Metamath Proof Explorer

Theorem rngosm

Description: Functionality of the multiplication operation of a ring. (Contributed by Steve Rodriguez, 9-Sep-2007) (Revised by Mario Carneiro, 21-Dec-2013) (New usage is discouraged.)

Ref Expression
Hypotheses ringi.1 
|- G = ( 1st ` R )
ringi.2 
|- H = ( 2nd ` R )
ringi.3 
|- X = ran G
Assertion rngosm 
|- ( R e.
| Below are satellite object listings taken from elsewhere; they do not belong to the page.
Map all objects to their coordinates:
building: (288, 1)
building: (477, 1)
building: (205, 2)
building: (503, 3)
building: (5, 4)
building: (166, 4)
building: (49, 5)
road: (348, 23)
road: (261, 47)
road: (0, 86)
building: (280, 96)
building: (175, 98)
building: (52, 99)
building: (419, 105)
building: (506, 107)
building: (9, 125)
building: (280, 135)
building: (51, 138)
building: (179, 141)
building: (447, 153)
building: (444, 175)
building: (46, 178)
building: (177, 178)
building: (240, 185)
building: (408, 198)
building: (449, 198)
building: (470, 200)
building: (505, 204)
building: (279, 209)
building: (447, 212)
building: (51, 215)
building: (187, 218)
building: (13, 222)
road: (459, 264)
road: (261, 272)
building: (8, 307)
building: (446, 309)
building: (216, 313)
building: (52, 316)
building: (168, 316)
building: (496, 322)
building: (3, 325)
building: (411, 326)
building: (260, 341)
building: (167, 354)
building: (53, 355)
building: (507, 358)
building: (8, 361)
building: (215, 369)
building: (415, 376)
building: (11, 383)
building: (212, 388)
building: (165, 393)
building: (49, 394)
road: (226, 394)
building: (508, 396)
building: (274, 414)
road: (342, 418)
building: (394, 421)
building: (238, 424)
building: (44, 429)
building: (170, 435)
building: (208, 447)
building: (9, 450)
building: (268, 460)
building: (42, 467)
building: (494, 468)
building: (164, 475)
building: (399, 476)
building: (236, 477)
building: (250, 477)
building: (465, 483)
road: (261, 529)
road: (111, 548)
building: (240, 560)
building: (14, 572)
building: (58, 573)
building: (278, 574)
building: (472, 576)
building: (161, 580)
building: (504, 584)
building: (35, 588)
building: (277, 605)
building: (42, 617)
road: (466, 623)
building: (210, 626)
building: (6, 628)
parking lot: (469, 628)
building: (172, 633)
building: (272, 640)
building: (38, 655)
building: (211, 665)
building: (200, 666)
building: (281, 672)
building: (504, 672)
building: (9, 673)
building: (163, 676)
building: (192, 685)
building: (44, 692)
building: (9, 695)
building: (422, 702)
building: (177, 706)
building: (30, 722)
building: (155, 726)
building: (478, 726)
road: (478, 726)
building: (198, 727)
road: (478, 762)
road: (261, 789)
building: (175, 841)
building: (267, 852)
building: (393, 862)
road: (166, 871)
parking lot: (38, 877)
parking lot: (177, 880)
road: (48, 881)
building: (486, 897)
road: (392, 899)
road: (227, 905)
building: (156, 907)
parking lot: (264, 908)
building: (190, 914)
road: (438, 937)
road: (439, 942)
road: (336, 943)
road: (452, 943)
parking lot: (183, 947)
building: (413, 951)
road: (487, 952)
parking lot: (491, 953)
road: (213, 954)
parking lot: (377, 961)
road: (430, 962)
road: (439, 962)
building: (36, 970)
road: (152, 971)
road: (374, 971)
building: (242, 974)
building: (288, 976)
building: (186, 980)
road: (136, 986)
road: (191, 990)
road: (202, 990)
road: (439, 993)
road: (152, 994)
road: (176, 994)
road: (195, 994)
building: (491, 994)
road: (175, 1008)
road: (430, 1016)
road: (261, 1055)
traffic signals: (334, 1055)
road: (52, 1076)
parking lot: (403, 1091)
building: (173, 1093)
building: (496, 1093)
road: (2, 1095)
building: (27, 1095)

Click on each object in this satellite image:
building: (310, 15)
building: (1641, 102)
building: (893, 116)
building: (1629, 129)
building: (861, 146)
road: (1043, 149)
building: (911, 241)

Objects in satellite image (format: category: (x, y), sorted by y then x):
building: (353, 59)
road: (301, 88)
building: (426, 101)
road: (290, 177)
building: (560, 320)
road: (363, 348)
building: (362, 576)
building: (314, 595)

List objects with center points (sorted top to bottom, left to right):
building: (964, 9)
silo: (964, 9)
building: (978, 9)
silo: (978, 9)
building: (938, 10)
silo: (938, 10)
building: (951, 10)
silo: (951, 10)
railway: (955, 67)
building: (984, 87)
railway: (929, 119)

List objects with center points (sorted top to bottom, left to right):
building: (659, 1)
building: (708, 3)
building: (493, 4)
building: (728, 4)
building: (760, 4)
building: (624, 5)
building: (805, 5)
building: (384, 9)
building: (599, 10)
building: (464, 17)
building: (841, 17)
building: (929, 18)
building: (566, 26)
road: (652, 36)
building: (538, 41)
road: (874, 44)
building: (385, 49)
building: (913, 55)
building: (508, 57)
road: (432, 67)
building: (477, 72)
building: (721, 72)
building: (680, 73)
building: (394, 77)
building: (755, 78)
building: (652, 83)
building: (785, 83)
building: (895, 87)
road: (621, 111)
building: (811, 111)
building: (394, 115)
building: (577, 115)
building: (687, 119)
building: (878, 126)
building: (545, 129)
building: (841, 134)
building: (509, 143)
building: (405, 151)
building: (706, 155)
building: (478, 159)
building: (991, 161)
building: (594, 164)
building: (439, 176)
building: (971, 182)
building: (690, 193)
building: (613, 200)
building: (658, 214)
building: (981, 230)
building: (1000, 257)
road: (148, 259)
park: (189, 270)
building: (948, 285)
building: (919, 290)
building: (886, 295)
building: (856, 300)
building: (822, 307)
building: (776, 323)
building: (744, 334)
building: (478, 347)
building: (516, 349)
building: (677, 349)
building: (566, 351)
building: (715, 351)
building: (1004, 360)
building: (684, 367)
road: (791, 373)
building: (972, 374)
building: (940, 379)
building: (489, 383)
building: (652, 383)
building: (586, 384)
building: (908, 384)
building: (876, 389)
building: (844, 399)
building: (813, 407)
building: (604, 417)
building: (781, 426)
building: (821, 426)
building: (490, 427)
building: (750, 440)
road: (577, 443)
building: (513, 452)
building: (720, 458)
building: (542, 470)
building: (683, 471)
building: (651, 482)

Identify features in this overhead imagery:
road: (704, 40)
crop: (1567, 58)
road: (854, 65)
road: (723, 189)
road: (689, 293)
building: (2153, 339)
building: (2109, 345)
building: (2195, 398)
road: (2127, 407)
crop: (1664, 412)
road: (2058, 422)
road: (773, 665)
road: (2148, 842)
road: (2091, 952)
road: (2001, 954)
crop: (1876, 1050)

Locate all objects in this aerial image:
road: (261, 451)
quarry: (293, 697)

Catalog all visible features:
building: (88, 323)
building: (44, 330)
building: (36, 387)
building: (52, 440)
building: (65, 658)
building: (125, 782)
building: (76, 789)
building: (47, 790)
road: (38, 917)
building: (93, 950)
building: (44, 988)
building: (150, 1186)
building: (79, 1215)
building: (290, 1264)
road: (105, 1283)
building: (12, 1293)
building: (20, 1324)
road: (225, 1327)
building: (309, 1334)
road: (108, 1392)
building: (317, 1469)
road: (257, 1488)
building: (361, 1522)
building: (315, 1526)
RingOps -> H : ( X X. X ) --> X )

Proof

Step Hyp Ref Expression
1 ringi.1 
 |-  G = ( 1st ` R )
2 ringi.2 
 |-  H = ( 2nd ` R )
3 ringi.3 
 |-  X = ran G
4 1 2 3 rngoi 
 |-  ( R e. RingOps -> ( ( G e. AbelOp /\ H : ( X X. X ) --> X ) /\ ( A. x e. X A. y e. X A. z e. X ( ( ( x H y ) H z ) = ( x H ( y H z ) ) /\ ( x H ( y G z ) ) = ( ( x H y ) G ( x H z ) ) /\ ( ( x G y ) H z ) = ( ( x H z ) G ( y H z ) ) ) /\ E. x e. X A. y e. X ( ( x H y ) = y /\ ( y H x ) = y ) ) ) )
5 4 simpld 
 |-  ( R e. RingOps -> ( G e. AbelOp /\ H : ( X X. X ) --> X ) )
6 5 simprd 
 |-  ( R e. RingOps -> H : ( X X. X ) --> X )